As in above, we are basically considering several alternative and at times opposing options, but all with the fundamental aim of ensuring good quality Infrastructure, Harbors, Seaports and Marinas host services to all but under different conditions - for some at some price and for some free. This means that the government is making the services available to all alright but is not taking the responsibility of making those available free to all. Now if the government is not taking responsibility for all then should the government take the responsibility of running the service facilities for all? Will it be a viable or an efficient option? Do we really understand the complexity of running a successful business or industry? There are several things that the government, as a steward, has to tackle in order to make public facilities available to the public. It has to set standards of quality and coverage; establish norms for packaging of services; identify and target the different types of beneficiaries at different locations and in different socio-economic conditions, who on the other hand, would require different sorts of services at varying quantities and varying degrees of complexities; review, supervise, monitor and evaluate provided service quantities and qualities; plan intervention programmes; generate and fund service provision; ensure services; set policies and then also provide services.

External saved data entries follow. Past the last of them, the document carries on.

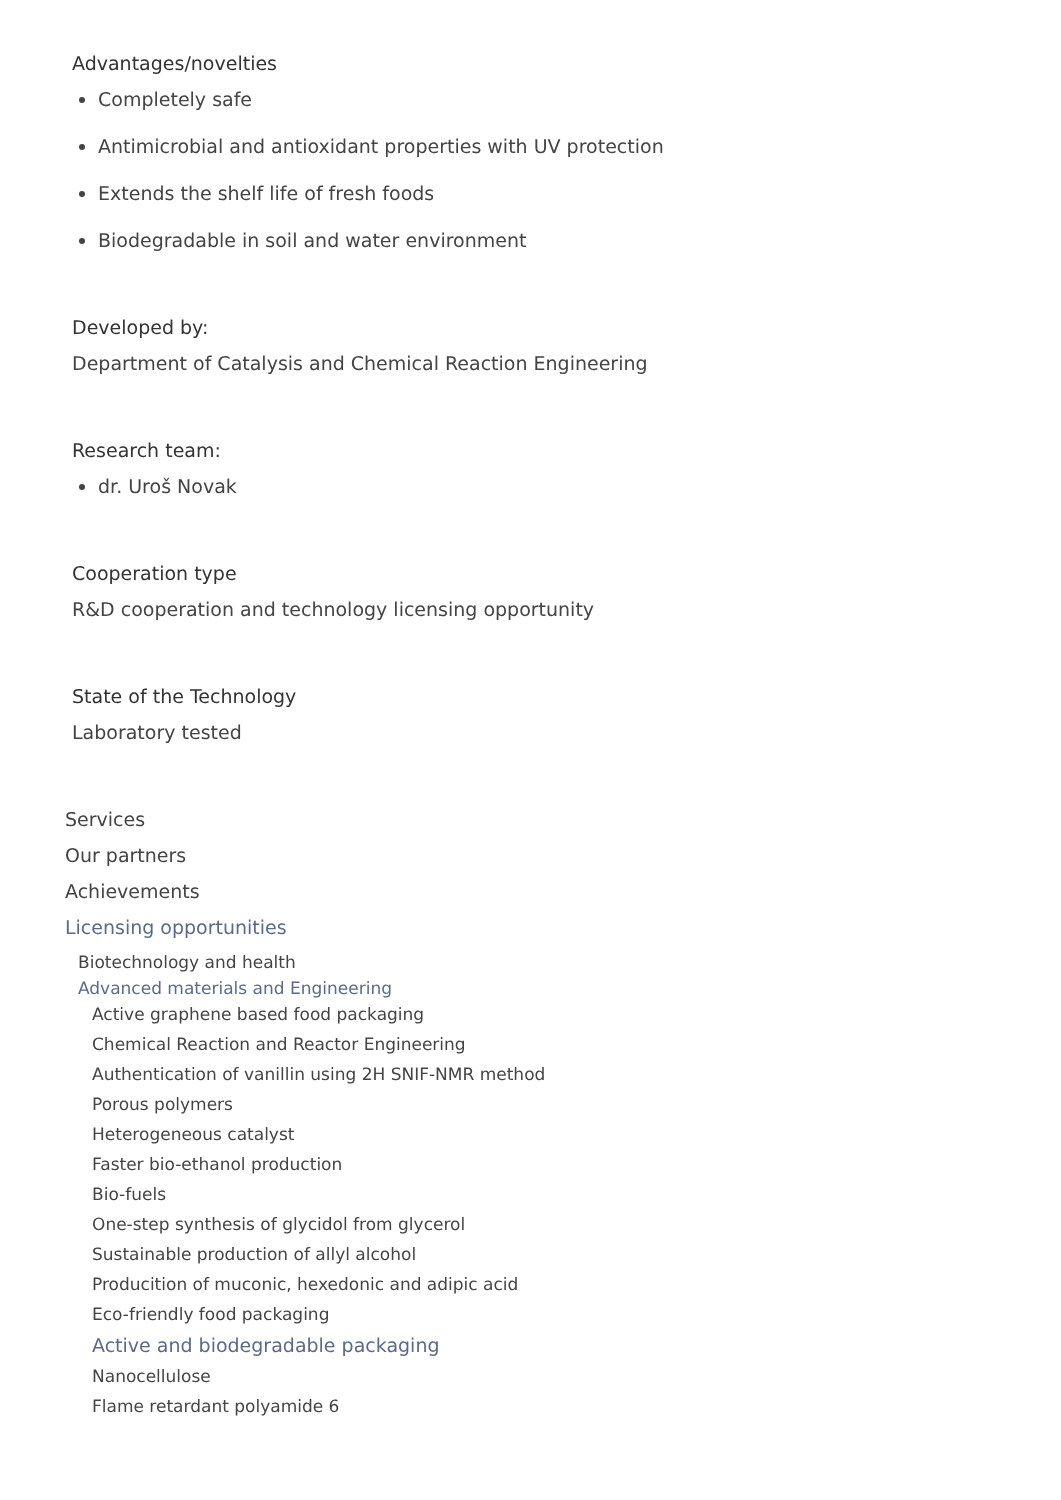Advantages/novelties
Completely safe
Antimicrobial and antioxidant properties with UV protection
Extends the shelf life of fresh foods
Biodegradable in soil and water environment
Developed by:
Department of Catalysis and Chemical Reaction Engineering
Research team:
dr. Uroš Novak
Cooperation type
R&D cooperation and technology licensing opportunity
State of the Technology
Laboratory tested
Services
Our partners
Achievements
Licensing opportunities
Biotechnology and health
Advanced materials and Engineering
Active graphene based food packaging
Chemical Reaction and Reactor Engineering
Authentication of vanillin using 2H SNIF-NMR method
Porous polymers
Heterogeneous catalyst
Faster bio-ethanol production
Bio-fuels
One-step synthesis of glycidol from glycerol
Sustainable production of allyl alcohol
Producition of muconic, hexedonic and adipic acid
Eco-friendly food packaging
Active and biodegradable packaging
Nanocellulose
Flame retardant polyamide 6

It is not three in one; God knows how many in one it is (mind it, the maritime sector works in a dynamic environment, where the environment keeps changing, as the people and their demands keep changing).

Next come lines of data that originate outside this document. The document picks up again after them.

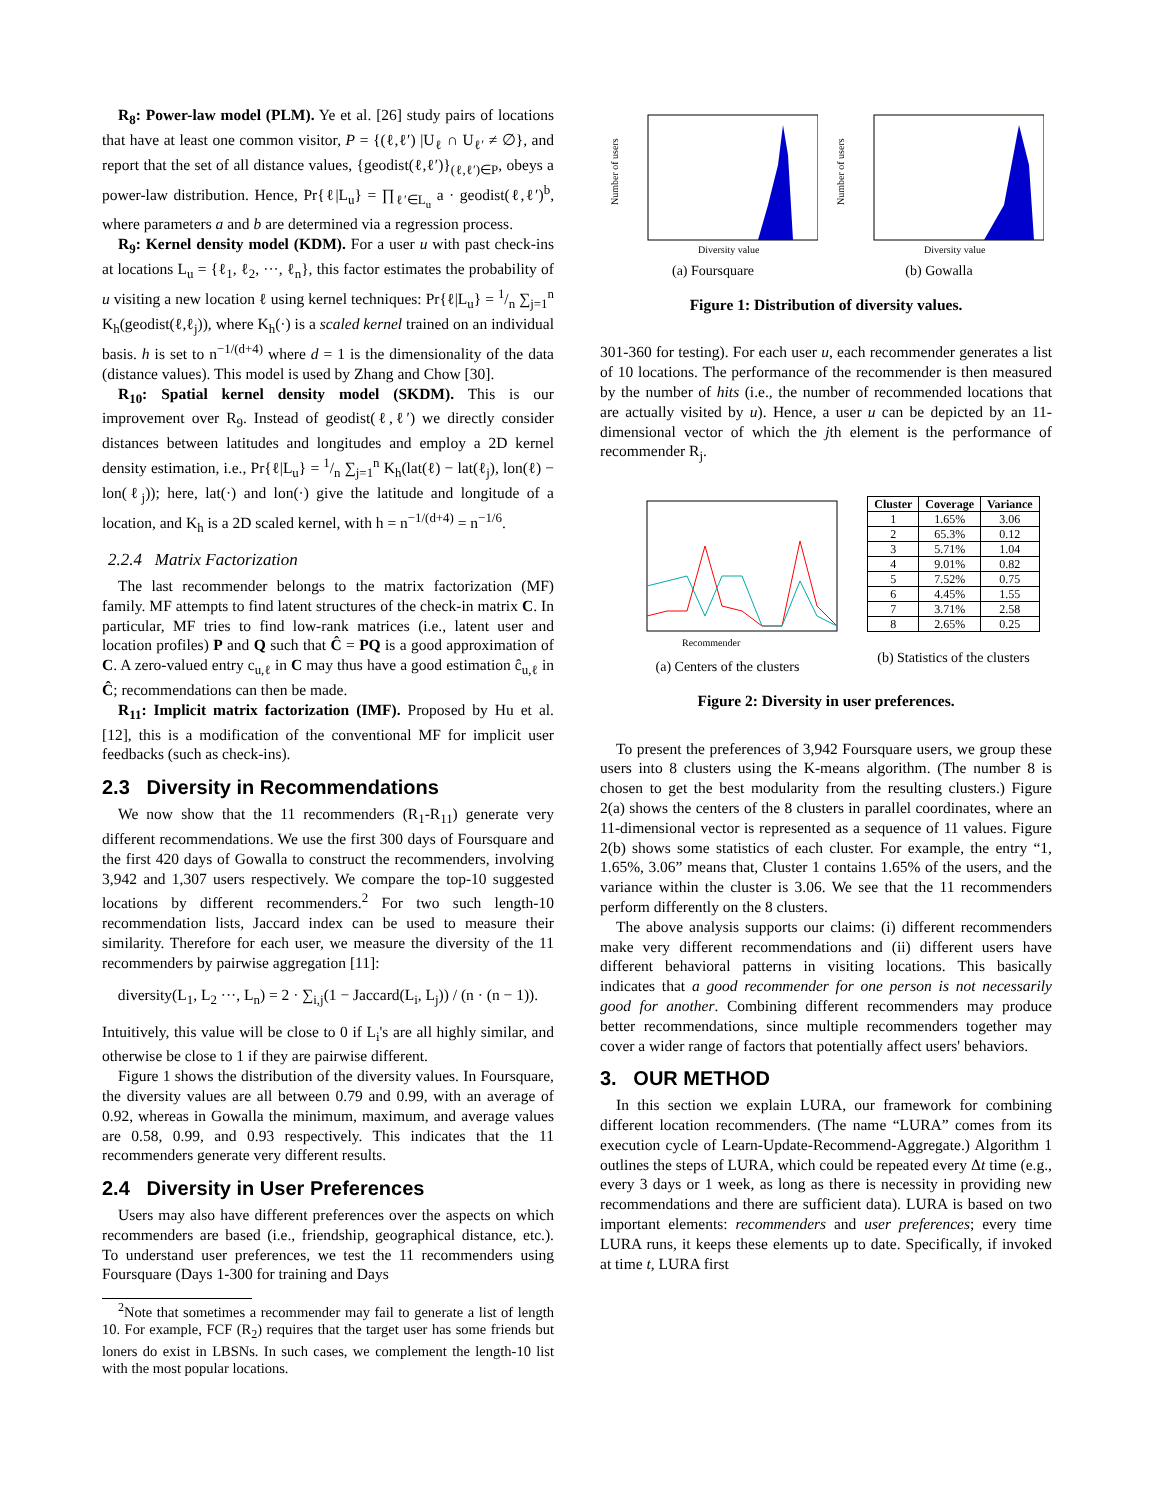R<sub>8</sub>: Power-law model (PLM). Ye et al. [26] study pairs of locations that have at least one common visitor, P = {(ℓ,ℓ′) |U<sub>ℓ</sub> ∩ U<sub>ℓ′</sub> ≠ ∅}, and report that the set of all distance values, {geodist(ℓ,ℓ′)}<sub>(ℓ,ℓ′)∈P</sub>, obeys a power-law distribution. Hence, Pr{ℓ|L<sub>u</sub>} = ∏<sub>ℓ′∈L<sub>u</sub></sub> a · geodist(ℓ,ℓ′)<sup>b</sup>, where parameters a and b are determined via a regression process.
R<sub>9</sub>: Kernel density model (KDM). For a user u with past check-ins at locations L<sub>u</sub> = {ℓ<sub>1</sub>, ℓ<sub>2</sub>, ···, ℓ<sub>n</sub>}, this factor estimates the probability of u visiting a new location ℓ using kernel techniques: Pr{ℓ|L<sub>u</sub>} = 1/n ∑<sub>j=1</sub><sup>n</sup> K<sub>h</sub>(geodist(ℓ,ℓ<sub>j</sub>)), where K<sub>h</sub>(·) is a scaled kernel trained on an individual basis. h is set to n<sup>−1/(d+4)</sup> where d = 1 is the dimensionality of the data (distance values). This model is used by Zhang and Chow [30].
R<sub>10</sub>: Spatial kernel density model (SKDM). This is our improvement over R<sub>9</sub>. Instead of geodist(ℓ,ℓ′) we directly consider distances between latitudes and longitudes and employ a 2D kernel density estimation, i.e., Pr{ℓ|L<sub>u</sub>} = 1/n ∑<sub>j=1</sub><sup>n</sup> K<sub>h</sub>(lat(ℓ) − lat(ℓ<sub>j</sub>), lon(ℓ) − lon(ℓ<sub>j</sub>)); here, lat(·) and lon(·) give the latitude and longitude of a location, and K<sub>h</sub> is a 2D scaled kernel, with h = n<sup>−1/(d+4)</sup> = n<sup>−1/6</sup>.
2.2.4 Matrix Factorization
The last recommender belongs to the matrix factorization (MF) family. MF attempts to find latent structures of the check-in matrix C. In particular, MF tries to find low-rank matrices (i.e., latent user and location profiles) P and Q such that Ĉ = PQ is a good approximation of C. A zero-valued entry c<sub>u,ℓ</sub> in C may thus have a good estimation ĉ<sub>u,ℓ</sub> in Ĉ; recommendations can then be made.
R<sub>11</sub>: Implicit matrix factorization (IMF). Proposed by Hu et al. [12], this is a modification of the conventional MF for implicit user feedbacks (such as check-ins).
2.3 Diversity in Recommendations
We now show that the 11 recommenders (R<sub>1</sub>-R<sub>11</sub>) generate very different recommendations. We use the first 300 days of Foursquare and the first 420 days of Gowalla to construct the recommenders, involving 3,942 and 1,307 users respectively. We compare the top-10 suggested locations by different recommenders.<sup>2</sup> For two such length-10 recommendation lists, Jaccard index can be used to measure their similarity. Therefore for each user, we measure the diversity of the 11 recommenders by pairwise aggregation [11]:
diversity(L<sub>1</sub>, L<sub>2</sub> ···, L<sub>n</sub>) = 2 · ∑<sub>i,j</sub>(1 − Jaccard(L<sub>i</sub>, L<sub>j</sub>)) / (n · (n − 1)).
Intuitively, this value will be close to 0 if L<sub>i</sub>'s are all highly similar, and otherwise be close to 1 if they are pairwise different.
Figure 1 shows the distribution of the diversity values. In Foursquare, the diversity values are all between 0.79 and 0.99, with an average of 0.92, whereas in Gowalla the minimum, maximum, and average values are 0.58, 0.99, and 0.93 respectively. This indicates that the 11 recommenders generate very different results.
2.4 Diversity in User Preferences
Users may also have different preferences over the aspects on which recommenders are based (i.e., friendship, geographical distance, etc.). To understand user preferences, we test the 11 recommenders using Foursquare (Days 1-300 for training and Days
<sup>2</sup> Note that sometimes a recommender may fail to generate a list of length 10. For example, FCF (R<sub>2</sub>) requires that the target user has some friends but loners do exist in LBSNs. In such cases, we complement the length-10 list with the most popular locations.
Number of users
Diversity value
(a) Foursquare
Number of users
Diversity value
(b) Gowalla
Figure 1: Distribution of diversity values.
301-360 for testing). For each user u, each recommender generates a list of 10 locations. The performance of the recommender is then measured by the number of hits (i.e., the number of recommended locations that are actually visited by u). Hence, a user u can be depicted by an 11-dimensional vector of which the jth element is the performance of recommender R<sub>j</sub>.
Recommender
(a) Centers of the clusters
| Cluster | Coverage | Variance |
| --- | --- | --- |
| 1 | 1.65% | 3.06 |
| 2 | 65.3% | 0.12 |
| 3 | 5.71% | 1.04 |
| 4 | 9.01% | 0.82 |
| 5 | 7.52% | 0.75 |
| 6 | 4.45% | 1.55 |
| 7 | 3.71% | 2.58 |
| 8 | 2.65% | 0.25 |
(b) Statistics of the clusters
Figure 2: Diversity in user preferences.
To present the preferences of 3,942 Foursquare users, we group these users into 8 clusters using the K-means algorithm. (The number 8 is chosen to get the best modularity from the resulting clusters.) Figure 2(a) shows the centers of the 8 clusters in parallel coordinates, where an 11-dimensional vector is represented as a sequence of 11 values. Figure 2(b) shows some statistics of each cluster. For example, the entry “1, 1.65%, 3.06” means that, Cluster 1 contains 1.65% of the users, and the variance within the cluster is 3.06. We see that the 11 recommenders perform differently on the 8 clusters.
The above analysis supports our claims: (i) different recommenders make very different recommendations and (ii) different users have different behavioral patterns in visiting locations. This basically indicates that a good recommender for one person is not necessarily good for another. Combining different recommenders may produce better recommendations, since multiple recommenders together may cover a wider range of factors that potentially affect users' behaviors.
3. OUR METHOD
In this section we explain LURA, our framework for combining different location recommenders. (The name “LURA” comes from its execution cycle of Learn-Update-Recommend-Aggregate.) Algorithm 1 outlines the steps of LURA, which could be repeated every Δt time (e.g., every 3 days or 1 week, as long as there is necessity in providing new recommendations and there are sufficient data). LURA is based on two important elements: recommenders and user preferences; every time LURA runs, it keeps these elements up to date. Specifically, if invoked at time t, LURA first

With some careful scrutiny it will not be difficult to notice a subtle conflict of interest in the design through which the present public Maritime system operates. The government alone decides what services should be given, to whom, how, where, when, at what standards and at what cost and it is also the entity that evaluates its own performance and the effects and impact of the services that it provides. How amazing! Should not, therefore, the government give up some of its conflicting roles and instead ensure availability of required services truly to all? How could it be possible? We all know the answer - firstly, ensure accountability, right. But the question is how. Clearly, in the given circumstances and under the present design, it is not possible. Somebody will have to account for its performance to someone else who is not responsible for providing services but who buys the services, i.e. the seller, the buyer and the shipper will be independent of one another; the buyer will be the chooser of the required services from among available alternatives services and service providers at efficient pricing.

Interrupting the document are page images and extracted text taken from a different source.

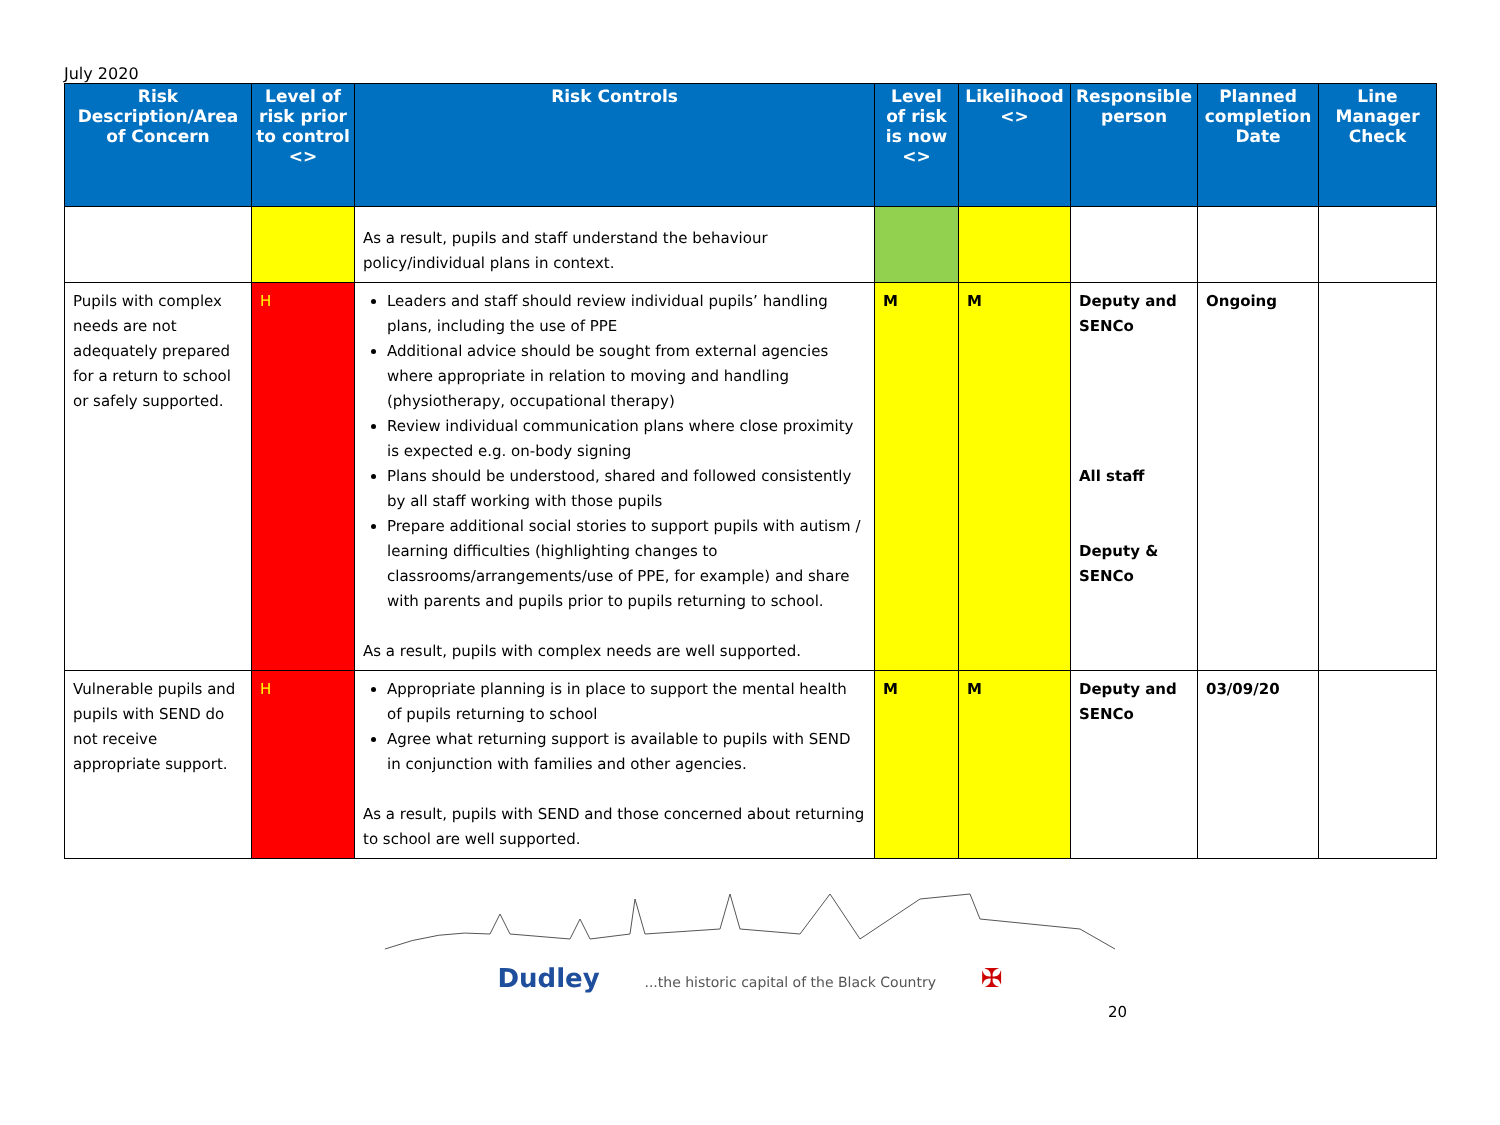July 2020
| Risk Description/Area of Concern | Level of risk prior to control <> | Risk Controls | Level of risk is now <> | Likelihood <> | Responsible person | Planned completion Date | Line Manager Check |
| --- | --- | --- | --- | --- | --- | --- | --- |
| | | As a result, pupils and staff understand the behaviour policy/individual plans in context. | | | | | |
| Pupils with complex needs are not adequately prepared for a return to school or safely supported. | H | Leaders and staff should review individual pupils’ handling plans, including the use of PPE Additional advice should be sought from external agencies where appropriate in relation to moving and handling (physiotherapy, occupational therapy) Review individual communication plans where close proximity is expected e.g. on-body signing Plans should be understood, shared and followed consistently by all staff working with those pupils Prepare additional social stories to support pupils with autism / learning difficulties (highlighting changes to classrooms/arrangements/use of PPE, for example) and share with parents and pupils prior to pupils returning to school. As a result, pupils with complex needs are well supported. | M | M | Deputy and SENCo All staff Deputy & SENCo | Ongoing | |
| Vulnerable pupils and pupils with SEND do not receive appropriate support. | H | Appropriate planning is in place to support the mental health of pupils returning to school Agree what returning support is available to pupils with SEND in conjunction with families and other agencies. As a result, pupils with SEND and those concerned about returning to school are well supported. | M | M | Deputy and SENCo | 03/09/20 | |
Dudley ...the historic capital of the Black Country ✠
20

Privatization has the advantage of improving efficiency of marketing of services as it has to perform in a competitive market, which as a consequence effectuates reduction of service prices to attract buyers in a 'no monopoly' environment. The public sector's job then becomes assuring the quality of services for the purchasers of services through some regulating functions, that it can then do in the best possible way, as it will not have to spread its strength too thin in order to please everyone (and then ending up pleasing no one) and also to ensure that everyone is covered with required services by purchasing service for those who on their own cannot otherwise afford to buy these services. Privatization also puts the responsibility of shopping in the hands of the shoppers of services. What the public sector can and must do, however, in this regard is to educate the public to behave as responsible and informed shoppers. These functions will cost the public sector less, improving thereby the public sector efficiency, help the public sector in ensuring overall quality of the provided services and also ensure coverage of services to all better. Experience and studies should teach us by now that, if accountability and transparency are not effective then the government should not try to provide those services free or least under some pricing system that have high demand in open market. It is also evident to all of us that accountability and transparency can hardly be ensured in a situation where there is conflict of interest.